DIRECTIONS FOR THIS TASK: The required result is a line count: how many lines in this data hold the word "ANNA". Give only that.

MATERIAL SUPPLIED:
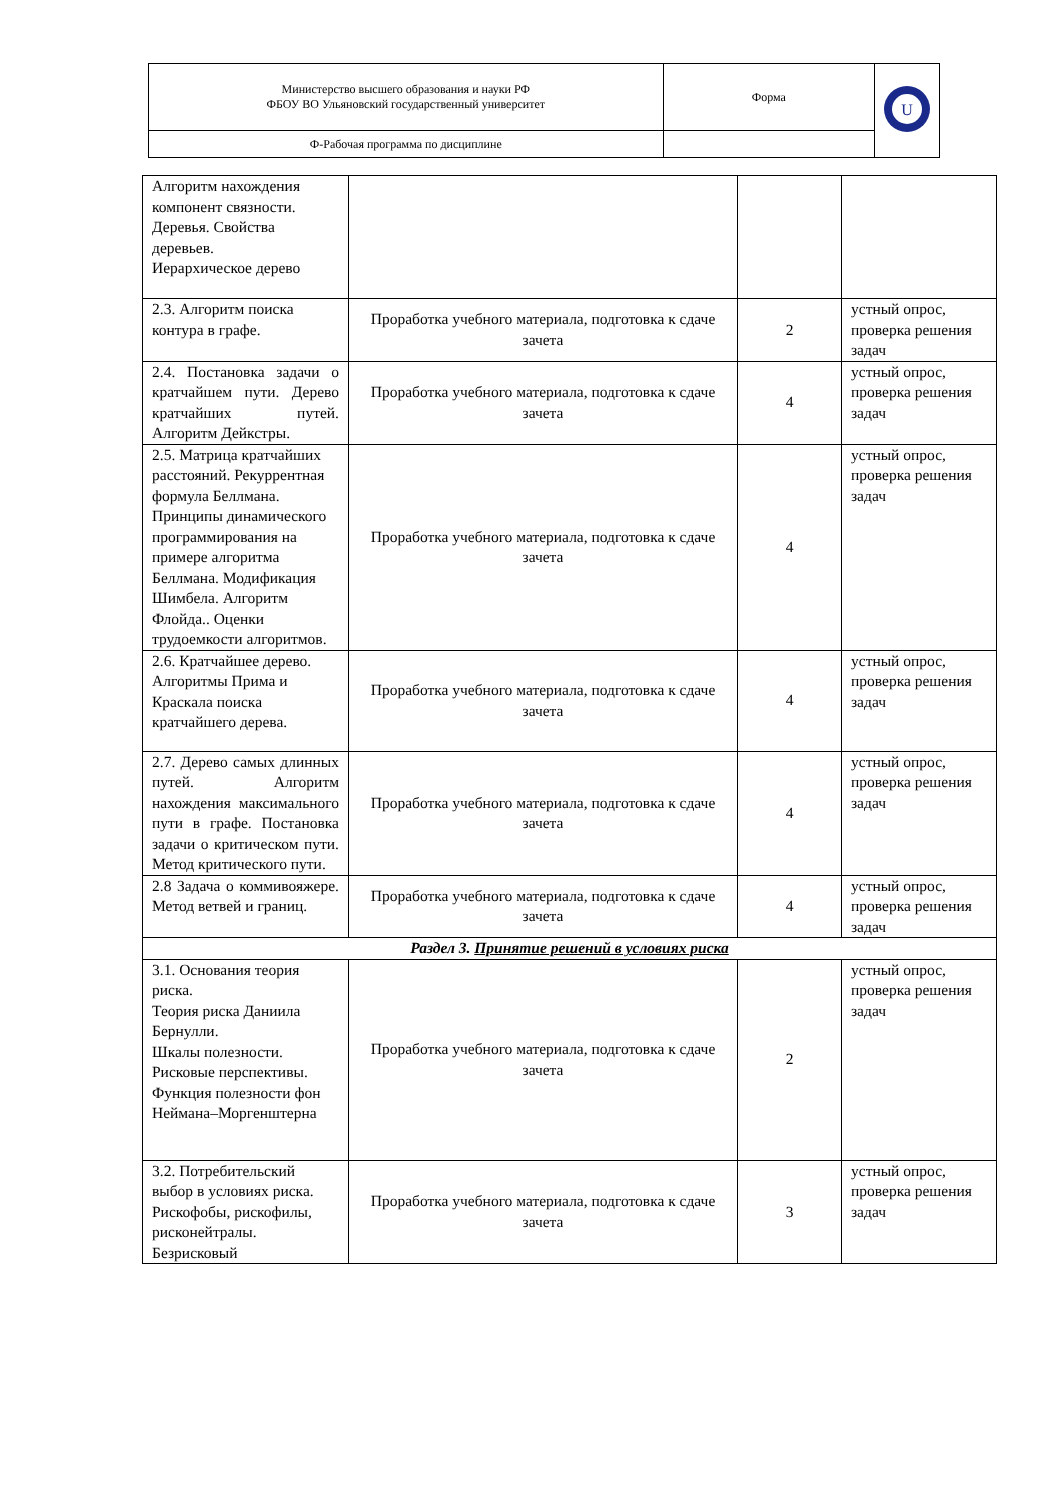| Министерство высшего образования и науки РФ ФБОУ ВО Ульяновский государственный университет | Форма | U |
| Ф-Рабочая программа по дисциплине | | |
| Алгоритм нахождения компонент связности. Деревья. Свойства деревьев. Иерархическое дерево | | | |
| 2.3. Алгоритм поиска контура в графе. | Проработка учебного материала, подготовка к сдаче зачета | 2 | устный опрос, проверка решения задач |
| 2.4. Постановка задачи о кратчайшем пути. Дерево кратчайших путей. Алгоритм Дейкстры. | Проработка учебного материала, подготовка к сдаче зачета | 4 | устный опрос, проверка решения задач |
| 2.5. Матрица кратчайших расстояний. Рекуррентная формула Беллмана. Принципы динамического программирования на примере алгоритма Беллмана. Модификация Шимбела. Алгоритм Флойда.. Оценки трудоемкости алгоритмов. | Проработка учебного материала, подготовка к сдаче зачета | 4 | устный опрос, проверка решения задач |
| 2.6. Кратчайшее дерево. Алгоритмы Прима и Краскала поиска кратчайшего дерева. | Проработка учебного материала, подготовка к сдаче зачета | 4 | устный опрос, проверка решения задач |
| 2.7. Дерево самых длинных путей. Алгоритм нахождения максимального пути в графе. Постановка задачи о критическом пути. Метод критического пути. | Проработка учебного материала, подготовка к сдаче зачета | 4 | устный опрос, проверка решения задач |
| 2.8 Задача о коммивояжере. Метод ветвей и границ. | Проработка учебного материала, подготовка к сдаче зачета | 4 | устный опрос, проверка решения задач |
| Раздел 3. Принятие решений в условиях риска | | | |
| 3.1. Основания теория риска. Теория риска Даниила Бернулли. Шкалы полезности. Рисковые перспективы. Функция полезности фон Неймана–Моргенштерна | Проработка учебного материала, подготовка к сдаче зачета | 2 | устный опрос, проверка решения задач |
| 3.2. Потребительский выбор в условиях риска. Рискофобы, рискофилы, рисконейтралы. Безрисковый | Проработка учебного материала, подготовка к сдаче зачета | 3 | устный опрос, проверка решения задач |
* * *
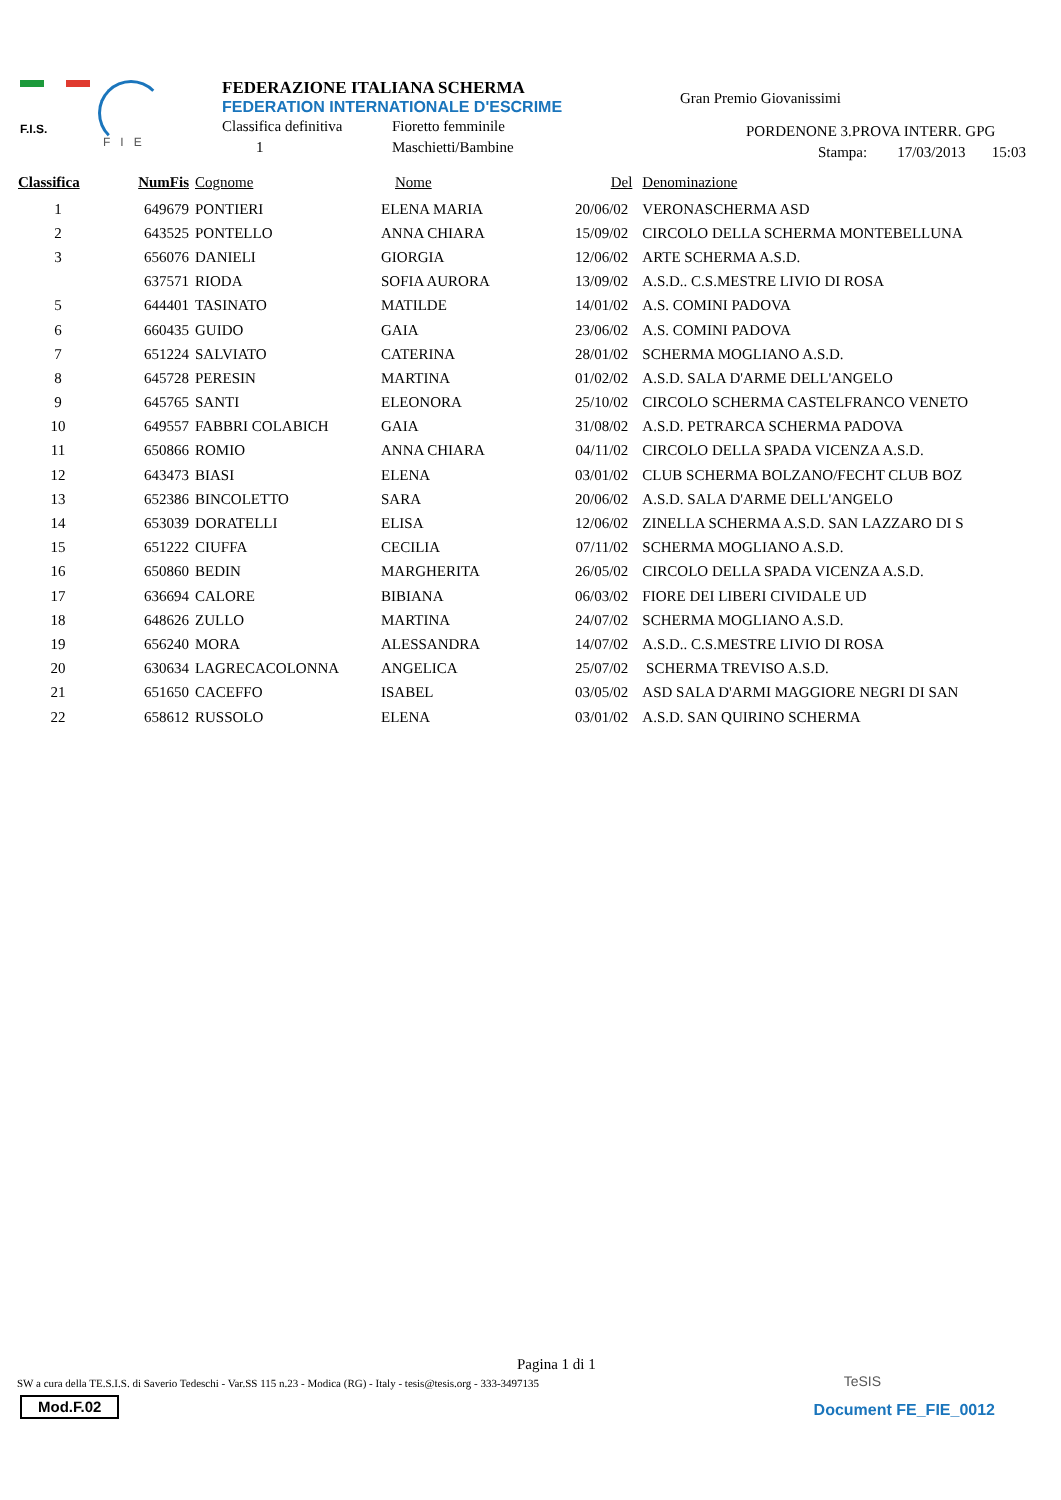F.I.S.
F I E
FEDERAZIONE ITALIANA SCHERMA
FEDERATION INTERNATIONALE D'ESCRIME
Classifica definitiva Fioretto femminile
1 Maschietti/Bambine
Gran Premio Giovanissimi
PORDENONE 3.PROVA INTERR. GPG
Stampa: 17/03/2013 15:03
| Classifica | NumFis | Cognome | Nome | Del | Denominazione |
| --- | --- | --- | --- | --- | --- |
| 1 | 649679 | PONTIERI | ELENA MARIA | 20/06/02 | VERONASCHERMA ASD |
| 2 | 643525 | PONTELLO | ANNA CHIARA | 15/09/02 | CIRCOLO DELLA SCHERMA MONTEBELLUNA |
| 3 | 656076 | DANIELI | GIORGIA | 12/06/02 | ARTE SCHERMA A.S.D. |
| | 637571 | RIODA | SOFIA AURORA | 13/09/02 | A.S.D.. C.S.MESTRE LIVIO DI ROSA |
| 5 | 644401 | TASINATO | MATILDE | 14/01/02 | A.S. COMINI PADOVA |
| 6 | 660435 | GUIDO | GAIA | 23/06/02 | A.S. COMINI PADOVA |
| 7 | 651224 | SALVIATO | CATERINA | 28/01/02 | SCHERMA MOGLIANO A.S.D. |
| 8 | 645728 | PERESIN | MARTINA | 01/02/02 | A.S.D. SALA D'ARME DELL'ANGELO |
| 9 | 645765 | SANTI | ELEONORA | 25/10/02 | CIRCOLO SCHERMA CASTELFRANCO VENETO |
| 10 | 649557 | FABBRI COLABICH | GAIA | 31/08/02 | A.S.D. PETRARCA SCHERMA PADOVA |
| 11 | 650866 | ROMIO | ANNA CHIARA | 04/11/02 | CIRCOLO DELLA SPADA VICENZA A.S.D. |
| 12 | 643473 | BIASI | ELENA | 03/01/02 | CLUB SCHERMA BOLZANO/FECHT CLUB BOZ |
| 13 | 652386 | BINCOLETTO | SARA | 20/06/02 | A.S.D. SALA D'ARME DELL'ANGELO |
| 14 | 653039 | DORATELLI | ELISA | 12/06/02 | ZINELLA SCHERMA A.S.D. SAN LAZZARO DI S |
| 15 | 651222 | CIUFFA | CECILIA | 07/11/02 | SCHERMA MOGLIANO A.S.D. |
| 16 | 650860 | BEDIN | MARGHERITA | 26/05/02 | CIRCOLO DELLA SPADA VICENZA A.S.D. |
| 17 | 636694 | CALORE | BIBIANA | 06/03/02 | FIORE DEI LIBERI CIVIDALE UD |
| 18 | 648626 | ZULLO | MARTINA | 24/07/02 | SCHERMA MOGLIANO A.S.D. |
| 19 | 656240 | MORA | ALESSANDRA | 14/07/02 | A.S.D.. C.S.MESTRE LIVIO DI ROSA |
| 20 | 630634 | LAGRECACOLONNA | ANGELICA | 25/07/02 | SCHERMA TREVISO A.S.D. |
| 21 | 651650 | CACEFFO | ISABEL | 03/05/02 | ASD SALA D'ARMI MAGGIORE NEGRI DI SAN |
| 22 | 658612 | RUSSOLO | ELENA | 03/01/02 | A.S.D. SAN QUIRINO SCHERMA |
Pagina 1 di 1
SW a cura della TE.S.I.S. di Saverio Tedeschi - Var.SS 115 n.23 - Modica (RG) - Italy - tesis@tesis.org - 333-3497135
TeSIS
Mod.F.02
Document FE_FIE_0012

REPLY: 2